27 October 2010

The vision of a new Israel

The anti-intellectualism of the early socialist Zionist movement derived in part from the glorification of the worker culture that was flourishing in Russia in the late-19th century/early-20th century. The other source of the anti-intellectualism was the antipathy the secular Russian Jews had to the over-ripe scholasticism of the traditional rabbinic leadership. The Diaspora had evolved a brand of religious scholasticism that was onerous to the activism of the youthful Russian political agitator. Zionism was propelled in no small part by those young, Jewish agitators. It was the generation gap that spawned a nation, and it centered on Jewish work as labor for the glory of the working class. 
Had the young, socialist, early Zionists known how to appreciate the biblical regime they would have respected the balance between ruling class and ruled class the teachings of Moshe tries to promote as the centerpiece of the national project of God's chosen people in the Promised Land. Instead, the Labor Zionists at the time believed in the triumph of the working class and the withering away of the ruling class – a utopian dream that became a nightmare in Russia and a bureaucratic mess in Palestine, now Israel. 

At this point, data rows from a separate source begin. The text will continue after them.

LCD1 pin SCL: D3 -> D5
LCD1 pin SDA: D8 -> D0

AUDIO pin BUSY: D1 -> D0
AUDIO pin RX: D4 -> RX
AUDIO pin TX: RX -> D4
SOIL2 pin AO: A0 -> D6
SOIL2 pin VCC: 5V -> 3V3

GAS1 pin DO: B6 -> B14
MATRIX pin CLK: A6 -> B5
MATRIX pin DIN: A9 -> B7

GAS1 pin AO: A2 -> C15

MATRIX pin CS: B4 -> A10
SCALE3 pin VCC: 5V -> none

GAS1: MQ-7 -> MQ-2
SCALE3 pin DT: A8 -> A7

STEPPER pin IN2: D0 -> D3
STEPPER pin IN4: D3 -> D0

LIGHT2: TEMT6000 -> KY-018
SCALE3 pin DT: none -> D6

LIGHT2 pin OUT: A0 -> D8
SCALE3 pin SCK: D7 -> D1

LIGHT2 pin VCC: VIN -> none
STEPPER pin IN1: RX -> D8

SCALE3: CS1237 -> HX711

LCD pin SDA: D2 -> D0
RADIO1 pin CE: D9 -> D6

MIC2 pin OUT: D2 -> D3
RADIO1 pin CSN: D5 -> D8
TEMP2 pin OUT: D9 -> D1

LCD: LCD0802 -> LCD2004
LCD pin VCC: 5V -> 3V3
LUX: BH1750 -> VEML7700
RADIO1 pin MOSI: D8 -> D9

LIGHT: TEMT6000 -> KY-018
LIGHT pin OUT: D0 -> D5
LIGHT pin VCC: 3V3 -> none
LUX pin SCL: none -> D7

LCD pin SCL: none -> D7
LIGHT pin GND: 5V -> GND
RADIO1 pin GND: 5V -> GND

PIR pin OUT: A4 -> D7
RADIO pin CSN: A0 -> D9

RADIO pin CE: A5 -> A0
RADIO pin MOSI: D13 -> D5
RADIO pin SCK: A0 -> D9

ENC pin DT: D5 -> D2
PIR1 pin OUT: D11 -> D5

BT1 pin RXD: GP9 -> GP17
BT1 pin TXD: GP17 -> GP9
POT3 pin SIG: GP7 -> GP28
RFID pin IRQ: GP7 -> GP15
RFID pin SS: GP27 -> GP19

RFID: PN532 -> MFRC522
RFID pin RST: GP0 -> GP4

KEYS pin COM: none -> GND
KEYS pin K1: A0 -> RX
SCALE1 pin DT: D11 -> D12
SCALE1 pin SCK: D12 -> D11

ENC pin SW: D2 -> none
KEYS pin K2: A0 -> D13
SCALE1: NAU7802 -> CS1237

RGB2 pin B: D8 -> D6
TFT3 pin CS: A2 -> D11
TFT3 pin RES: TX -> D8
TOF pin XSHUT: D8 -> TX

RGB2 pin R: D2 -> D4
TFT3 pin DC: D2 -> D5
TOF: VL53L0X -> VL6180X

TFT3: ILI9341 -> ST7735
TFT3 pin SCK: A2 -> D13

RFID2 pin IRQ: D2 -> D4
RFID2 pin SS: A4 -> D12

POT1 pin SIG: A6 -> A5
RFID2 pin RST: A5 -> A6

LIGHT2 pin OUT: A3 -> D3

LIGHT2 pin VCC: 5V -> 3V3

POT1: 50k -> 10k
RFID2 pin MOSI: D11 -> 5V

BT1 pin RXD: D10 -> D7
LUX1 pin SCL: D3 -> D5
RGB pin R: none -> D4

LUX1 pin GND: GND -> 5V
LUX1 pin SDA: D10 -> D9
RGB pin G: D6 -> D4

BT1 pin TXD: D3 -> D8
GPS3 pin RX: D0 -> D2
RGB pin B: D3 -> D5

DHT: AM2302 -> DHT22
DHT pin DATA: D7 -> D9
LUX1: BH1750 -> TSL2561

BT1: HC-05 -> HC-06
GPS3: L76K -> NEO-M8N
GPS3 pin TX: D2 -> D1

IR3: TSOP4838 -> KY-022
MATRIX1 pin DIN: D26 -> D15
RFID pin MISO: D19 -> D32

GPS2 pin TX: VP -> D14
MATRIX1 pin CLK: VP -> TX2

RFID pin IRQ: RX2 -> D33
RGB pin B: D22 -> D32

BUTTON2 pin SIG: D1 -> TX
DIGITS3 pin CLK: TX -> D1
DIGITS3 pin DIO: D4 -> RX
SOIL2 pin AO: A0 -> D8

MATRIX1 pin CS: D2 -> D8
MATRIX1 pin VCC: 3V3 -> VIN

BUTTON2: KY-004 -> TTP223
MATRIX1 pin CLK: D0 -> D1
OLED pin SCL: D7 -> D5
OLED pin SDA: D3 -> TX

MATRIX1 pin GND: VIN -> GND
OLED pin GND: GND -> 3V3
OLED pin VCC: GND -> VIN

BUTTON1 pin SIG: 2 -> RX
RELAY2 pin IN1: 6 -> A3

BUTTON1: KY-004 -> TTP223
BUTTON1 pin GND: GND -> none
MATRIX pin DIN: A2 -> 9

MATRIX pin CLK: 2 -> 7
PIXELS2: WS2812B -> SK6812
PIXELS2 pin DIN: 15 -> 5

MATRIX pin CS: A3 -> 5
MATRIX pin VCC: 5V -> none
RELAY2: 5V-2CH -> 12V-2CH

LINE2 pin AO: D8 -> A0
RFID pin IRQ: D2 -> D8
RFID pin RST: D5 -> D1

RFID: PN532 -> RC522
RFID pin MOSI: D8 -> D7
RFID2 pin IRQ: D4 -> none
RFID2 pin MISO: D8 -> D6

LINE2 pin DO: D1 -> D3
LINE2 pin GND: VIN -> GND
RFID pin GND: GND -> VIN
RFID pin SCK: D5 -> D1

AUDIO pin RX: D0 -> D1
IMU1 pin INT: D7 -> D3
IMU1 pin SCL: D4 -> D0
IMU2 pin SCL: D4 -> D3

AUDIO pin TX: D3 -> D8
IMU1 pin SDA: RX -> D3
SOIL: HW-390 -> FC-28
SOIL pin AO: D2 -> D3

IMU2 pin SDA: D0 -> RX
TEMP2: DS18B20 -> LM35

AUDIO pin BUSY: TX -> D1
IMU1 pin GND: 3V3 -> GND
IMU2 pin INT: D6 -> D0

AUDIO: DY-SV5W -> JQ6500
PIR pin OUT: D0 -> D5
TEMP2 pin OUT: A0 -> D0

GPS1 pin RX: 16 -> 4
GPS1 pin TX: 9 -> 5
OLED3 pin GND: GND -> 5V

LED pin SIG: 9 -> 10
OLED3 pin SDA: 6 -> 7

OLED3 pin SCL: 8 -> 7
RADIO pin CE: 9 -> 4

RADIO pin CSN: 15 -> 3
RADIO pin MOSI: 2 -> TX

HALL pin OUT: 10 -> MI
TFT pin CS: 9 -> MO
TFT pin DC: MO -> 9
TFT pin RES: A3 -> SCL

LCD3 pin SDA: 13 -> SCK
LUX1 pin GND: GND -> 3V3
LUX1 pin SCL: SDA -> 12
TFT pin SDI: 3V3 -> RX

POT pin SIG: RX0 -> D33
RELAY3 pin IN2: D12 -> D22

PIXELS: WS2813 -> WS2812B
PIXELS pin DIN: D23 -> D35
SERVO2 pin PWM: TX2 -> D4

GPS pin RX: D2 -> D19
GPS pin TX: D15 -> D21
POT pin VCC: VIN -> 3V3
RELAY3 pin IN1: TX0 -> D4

Today's Israeli youth have the luxury of being able to think about the responsibilities of an Israeli government and an Israeli economy. Work is still important but not merely manual labor. Any sort of creative enterprise is what the people in the Promised Land need to promote. Rulers and ruled struggling together under the guidance of a divine authority to carve out a nation that serves the values of civil society, of dignity, and of reverence in a posture of stewardship and humility – that could be the vision of a new Israel.